BTC Falls 0.72% in 15 Minutes: On-chain Large Inflows to Exchanges Amplify Decline as Long Positions Liquidate

BTC-0,49%

On March 18, 2026, from 18:45 to 19:00 (UTC), Bitcoin experienced a -0.72% return over 15 minutes, with price fluctuations between 70,946.6 and 71,615.2 USDT, a volatility of 0.93%. Market attention increased during this period, trading activity was active, and selling pressure dominated the market in a short time, leading to significant short-term volatility.

The main driver of this movement was the concentrated inflow of large on-chain BTC transfers to mainstream exchanges. Between 18:45 and 19:00, two large transfers totaling 2,150 BTC were monitored flowing into exchanges, along with a net inflow of 2,050 BTC into exchange-held BTC, clearly indicating potential large-scale selling pressure. Additionally, the depth of sell orders in both spot and futures markets increased simultaneously, while buy-side support was insufficient, accelerating the price decline.

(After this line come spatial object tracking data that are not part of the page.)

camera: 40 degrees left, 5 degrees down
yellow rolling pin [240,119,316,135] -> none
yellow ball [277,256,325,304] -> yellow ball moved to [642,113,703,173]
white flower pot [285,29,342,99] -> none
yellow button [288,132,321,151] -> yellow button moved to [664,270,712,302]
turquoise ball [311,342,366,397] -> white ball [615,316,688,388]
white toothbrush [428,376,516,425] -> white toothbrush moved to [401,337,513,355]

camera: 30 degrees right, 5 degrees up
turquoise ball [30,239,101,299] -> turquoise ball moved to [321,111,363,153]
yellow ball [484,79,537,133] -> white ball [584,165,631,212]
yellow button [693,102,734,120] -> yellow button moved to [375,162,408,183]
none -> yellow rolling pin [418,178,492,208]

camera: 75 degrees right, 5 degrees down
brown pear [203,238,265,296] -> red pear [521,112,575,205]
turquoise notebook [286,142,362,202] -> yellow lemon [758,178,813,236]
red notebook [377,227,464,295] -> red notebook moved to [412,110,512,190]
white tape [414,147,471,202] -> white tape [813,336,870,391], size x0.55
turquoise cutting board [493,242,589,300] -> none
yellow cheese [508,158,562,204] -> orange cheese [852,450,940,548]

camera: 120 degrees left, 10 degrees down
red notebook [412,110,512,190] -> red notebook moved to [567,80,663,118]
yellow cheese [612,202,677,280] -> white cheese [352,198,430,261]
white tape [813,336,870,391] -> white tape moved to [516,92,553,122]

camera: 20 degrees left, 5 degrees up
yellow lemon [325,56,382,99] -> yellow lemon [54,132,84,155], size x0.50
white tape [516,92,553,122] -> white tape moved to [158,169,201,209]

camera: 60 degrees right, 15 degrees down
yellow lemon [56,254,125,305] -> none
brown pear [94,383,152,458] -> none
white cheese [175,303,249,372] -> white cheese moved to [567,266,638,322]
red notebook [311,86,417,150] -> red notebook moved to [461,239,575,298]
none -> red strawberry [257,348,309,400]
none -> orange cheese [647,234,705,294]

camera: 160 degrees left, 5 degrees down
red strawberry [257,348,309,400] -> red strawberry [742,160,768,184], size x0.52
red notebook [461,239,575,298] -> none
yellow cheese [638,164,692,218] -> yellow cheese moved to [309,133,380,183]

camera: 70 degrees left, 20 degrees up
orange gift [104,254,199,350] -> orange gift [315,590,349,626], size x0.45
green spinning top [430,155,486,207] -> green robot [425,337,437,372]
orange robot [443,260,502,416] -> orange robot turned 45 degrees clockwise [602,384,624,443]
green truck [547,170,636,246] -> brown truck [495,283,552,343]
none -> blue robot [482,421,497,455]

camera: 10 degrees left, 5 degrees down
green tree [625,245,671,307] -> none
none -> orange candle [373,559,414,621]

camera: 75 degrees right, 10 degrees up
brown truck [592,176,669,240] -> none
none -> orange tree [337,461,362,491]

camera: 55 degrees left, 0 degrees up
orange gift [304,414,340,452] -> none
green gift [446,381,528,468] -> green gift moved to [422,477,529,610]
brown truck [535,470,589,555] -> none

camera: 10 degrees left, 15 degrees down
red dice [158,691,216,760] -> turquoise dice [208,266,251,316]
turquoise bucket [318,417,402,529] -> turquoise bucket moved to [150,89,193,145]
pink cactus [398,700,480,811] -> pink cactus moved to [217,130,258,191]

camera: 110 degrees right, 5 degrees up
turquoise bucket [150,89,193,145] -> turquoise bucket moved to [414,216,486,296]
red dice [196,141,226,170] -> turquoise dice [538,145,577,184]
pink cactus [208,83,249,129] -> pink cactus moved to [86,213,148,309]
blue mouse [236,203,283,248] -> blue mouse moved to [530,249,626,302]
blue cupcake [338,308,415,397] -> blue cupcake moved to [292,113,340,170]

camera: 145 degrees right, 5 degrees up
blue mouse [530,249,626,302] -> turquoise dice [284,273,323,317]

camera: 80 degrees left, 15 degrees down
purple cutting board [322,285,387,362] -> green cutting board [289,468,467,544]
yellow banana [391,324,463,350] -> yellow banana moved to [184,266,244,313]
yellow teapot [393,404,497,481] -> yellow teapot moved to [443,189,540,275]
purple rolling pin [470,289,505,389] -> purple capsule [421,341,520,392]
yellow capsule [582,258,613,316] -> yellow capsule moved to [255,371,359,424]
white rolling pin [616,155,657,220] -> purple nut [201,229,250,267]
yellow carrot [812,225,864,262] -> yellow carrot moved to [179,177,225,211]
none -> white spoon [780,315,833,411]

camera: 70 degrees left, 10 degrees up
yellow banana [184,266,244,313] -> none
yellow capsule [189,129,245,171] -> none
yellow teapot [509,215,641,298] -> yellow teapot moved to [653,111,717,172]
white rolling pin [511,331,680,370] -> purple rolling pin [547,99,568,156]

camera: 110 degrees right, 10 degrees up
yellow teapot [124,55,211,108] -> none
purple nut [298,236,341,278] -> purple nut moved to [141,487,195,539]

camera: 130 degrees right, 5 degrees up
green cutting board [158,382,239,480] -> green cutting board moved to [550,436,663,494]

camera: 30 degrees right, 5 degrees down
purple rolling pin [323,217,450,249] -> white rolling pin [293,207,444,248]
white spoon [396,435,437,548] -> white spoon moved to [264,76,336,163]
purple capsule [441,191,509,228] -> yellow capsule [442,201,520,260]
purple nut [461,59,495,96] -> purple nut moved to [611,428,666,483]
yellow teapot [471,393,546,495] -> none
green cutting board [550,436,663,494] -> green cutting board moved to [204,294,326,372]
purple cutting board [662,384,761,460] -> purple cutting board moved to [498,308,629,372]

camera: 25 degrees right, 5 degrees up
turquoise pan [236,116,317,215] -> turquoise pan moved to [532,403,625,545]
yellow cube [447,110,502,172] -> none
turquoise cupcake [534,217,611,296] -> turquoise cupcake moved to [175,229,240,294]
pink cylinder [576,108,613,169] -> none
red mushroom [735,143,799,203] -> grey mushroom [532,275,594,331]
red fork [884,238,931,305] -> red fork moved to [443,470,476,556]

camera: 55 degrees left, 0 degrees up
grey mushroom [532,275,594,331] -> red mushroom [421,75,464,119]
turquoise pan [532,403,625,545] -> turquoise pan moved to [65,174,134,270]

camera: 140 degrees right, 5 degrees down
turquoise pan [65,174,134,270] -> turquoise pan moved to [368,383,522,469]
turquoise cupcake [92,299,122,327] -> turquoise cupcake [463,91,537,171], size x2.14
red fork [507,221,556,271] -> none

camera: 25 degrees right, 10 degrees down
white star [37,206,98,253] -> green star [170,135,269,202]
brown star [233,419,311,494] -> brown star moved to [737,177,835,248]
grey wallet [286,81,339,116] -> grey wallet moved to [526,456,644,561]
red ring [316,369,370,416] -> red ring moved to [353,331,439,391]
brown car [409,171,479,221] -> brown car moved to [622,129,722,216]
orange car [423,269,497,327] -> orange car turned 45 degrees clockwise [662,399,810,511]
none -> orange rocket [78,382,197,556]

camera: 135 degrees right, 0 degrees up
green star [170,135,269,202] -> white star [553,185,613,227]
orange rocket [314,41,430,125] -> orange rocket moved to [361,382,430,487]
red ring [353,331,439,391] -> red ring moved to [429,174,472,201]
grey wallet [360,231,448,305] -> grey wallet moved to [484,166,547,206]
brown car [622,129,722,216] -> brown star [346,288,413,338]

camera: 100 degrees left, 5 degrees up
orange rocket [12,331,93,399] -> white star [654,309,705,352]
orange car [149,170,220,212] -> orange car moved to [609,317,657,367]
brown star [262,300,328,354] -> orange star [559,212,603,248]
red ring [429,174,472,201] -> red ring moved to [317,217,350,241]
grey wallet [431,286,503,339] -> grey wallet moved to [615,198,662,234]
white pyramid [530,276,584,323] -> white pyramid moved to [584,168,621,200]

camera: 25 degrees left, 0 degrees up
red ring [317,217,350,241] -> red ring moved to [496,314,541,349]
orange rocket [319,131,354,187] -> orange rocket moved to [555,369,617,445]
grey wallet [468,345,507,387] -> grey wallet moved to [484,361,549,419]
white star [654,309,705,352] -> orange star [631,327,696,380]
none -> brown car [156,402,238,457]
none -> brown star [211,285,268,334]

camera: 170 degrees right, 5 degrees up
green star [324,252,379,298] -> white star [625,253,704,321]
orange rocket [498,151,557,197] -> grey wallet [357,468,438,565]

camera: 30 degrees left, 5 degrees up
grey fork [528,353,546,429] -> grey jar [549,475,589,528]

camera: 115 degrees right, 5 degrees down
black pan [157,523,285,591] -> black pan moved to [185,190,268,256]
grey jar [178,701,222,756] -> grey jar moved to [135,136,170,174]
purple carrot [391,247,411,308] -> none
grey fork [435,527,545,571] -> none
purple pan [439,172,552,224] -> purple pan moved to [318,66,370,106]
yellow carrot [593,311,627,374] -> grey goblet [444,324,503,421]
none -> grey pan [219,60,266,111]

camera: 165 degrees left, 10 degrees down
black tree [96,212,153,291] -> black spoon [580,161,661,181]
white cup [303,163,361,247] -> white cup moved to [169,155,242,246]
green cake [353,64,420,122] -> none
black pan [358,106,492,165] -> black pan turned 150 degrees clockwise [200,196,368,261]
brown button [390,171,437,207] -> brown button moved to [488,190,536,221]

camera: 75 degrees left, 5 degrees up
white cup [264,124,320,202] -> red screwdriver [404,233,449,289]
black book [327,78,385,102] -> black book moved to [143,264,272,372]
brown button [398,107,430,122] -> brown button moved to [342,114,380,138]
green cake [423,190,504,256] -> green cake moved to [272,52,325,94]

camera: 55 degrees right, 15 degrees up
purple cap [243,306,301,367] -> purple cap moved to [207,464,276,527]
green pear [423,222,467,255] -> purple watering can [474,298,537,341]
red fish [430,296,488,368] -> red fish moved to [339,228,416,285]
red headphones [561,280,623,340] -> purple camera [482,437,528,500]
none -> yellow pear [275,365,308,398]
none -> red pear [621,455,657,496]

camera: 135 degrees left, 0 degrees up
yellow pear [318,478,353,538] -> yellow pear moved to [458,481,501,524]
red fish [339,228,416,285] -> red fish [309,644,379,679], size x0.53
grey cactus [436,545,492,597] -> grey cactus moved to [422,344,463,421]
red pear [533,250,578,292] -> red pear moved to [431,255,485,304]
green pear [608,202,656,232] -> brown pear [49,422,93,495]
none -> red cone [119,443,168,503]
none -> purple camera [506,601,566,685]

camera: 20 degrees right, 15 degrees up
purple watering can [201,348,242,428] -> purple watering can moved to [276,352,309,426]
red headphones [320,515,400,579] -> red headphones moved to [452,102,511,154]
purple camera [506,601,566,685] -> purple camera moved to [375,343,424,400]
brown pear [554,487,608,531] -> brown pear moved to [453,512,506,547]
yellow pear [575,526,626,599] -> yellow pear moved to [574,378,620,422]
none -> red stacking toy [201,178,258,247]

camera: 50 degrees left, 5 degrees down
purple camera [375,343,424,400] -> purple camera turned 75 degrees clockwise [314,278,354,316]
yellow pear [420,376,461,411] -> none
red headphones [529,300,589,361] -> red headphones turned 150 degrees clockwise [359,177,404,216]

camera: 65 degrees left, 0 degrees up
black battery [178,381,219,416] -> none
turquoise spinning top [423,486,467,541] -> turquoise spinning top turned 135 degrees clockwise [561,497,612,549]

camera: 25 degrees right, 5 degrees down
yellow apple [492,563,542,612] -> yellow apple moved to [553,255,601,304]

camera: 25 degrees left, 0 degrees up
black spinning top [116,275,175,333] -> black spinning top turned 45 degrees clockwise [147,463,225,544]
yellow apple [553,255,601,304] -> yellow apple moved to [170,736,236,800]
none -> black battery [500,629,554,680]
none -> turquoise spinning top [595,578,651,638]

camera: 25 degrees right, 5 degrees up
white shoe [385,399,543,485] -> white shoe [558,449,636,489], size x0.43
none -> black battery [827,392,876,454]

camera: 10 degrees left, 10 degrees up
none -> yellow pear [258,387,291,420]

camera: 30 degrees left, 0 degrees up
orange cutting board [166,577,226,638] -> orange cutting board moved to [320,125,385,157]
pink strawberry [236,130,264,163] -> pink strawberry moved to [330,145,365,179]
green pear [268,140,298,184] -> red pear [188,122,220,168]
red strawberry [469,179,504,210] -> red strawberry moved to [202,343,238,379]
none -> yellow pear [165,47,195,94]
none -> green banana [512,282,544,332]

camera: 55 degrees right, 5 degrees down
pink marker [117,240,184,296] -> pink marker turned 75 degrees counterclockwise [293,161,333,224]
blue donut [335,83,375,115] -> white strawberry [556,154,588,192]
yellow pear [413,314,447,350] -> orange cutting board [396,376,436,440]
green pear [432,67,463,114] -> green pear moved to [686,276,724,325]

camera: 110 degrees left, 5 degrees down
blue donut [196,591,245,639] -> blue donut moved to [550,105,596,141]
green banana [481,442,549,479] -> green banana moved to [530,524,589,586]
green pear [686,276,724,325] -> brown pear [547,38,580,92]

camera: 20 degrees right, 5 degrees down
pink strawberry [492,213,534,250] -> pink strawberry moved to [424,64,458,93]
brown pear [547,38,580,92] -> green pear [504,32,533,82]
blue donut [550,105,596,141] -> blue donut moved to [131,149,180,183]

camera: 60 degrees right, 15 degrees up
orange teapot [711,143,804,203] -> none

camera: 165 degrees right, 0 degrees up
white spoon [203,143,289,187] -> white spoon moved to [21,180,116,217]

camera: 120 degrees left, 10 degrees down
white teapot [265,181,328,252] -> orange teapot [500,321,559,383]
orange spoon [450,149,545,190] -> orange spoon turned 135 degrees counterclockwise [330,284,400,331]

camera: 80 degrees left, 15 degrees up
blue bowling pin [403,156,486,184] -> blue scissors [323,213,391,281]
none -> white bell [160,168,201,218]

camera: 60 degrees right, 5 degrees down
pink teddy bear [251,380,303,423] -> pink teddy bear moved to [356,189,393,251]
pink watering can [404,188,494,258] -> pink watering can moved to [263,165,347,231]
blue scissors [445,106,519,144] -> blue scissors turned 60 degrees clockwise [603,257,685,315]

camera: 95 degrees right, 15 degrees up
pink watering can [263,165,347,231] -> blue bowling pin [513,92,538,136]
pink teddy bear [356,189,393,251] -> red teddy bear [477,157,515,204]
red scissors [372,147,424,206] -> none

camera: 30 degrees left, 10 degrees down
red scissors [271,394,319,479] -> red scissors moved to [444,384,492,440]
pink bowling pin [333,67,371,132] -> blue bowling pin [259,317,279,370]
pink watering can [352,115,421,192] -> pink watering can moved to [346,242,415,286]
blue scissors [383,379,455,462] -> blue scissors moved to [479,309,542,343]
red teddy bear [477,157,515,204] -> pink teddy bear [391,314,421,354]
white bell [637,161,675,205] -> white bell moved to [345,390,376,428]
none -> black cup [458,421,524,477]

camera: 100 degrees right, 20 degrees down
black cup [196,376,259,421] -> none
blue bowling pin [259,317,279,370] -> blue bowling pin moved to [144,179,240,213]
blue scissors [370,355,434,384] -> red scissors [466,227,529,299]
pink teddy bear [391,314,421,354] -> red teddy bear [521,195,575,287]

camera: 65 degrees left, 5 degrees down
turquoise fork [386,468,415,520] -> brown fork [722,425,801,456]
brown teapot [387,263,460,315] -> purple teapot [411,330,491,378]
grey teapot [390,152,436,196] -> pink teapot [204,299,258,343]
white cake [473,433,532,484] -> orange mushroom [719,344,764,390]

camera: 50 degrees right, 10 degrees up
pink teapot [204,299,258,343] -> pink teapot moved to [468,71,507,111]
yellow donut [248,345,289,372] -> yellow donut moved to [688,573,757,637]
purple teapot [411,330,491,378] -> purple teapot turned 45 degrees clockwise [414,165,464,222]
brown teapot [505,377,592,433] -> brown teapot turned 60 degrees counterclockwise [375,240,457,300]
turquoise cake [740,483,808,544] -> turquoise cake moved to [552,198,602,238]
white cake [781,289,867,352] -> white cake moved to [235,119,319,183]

Meanwhile, the open interest in derivatives markets decreased by about 4%, with the long-to-short ratio dropping from 1.08 to 0.97, indicating that long positions were actively or passively closed, and short sellers’ strength increased. The funding rate for contracts briefly dropped to 0.008%, further encouraging short-term bearish momentum. On-chain trading activity increased, with active addresses and transaction counts rising by 8% and 10% respectively, but the average transaction size remained unchanged, reflecting that large on-chain transfers were the main cause of this volatility. All major trading platforms in the market showed net inflows, indicating that the movement had strong market resonance rather than being an isolated event.

Short-term risks include monitoring subsequent large BTC transfers to exchanges, net inflow data, contract open interest, and the continuation of the decline in the long-to-short ratio, as well as the recovery of buy order depth. If on-chain selling pressure persists or market sentiment weakens, price volatility risks remain. Investors should continuously track real-time market prices, on-chain fund flows, and key resistance/support levels, remain alert to sharp fluctuations during abnormal movements, and seek more firsthand market information.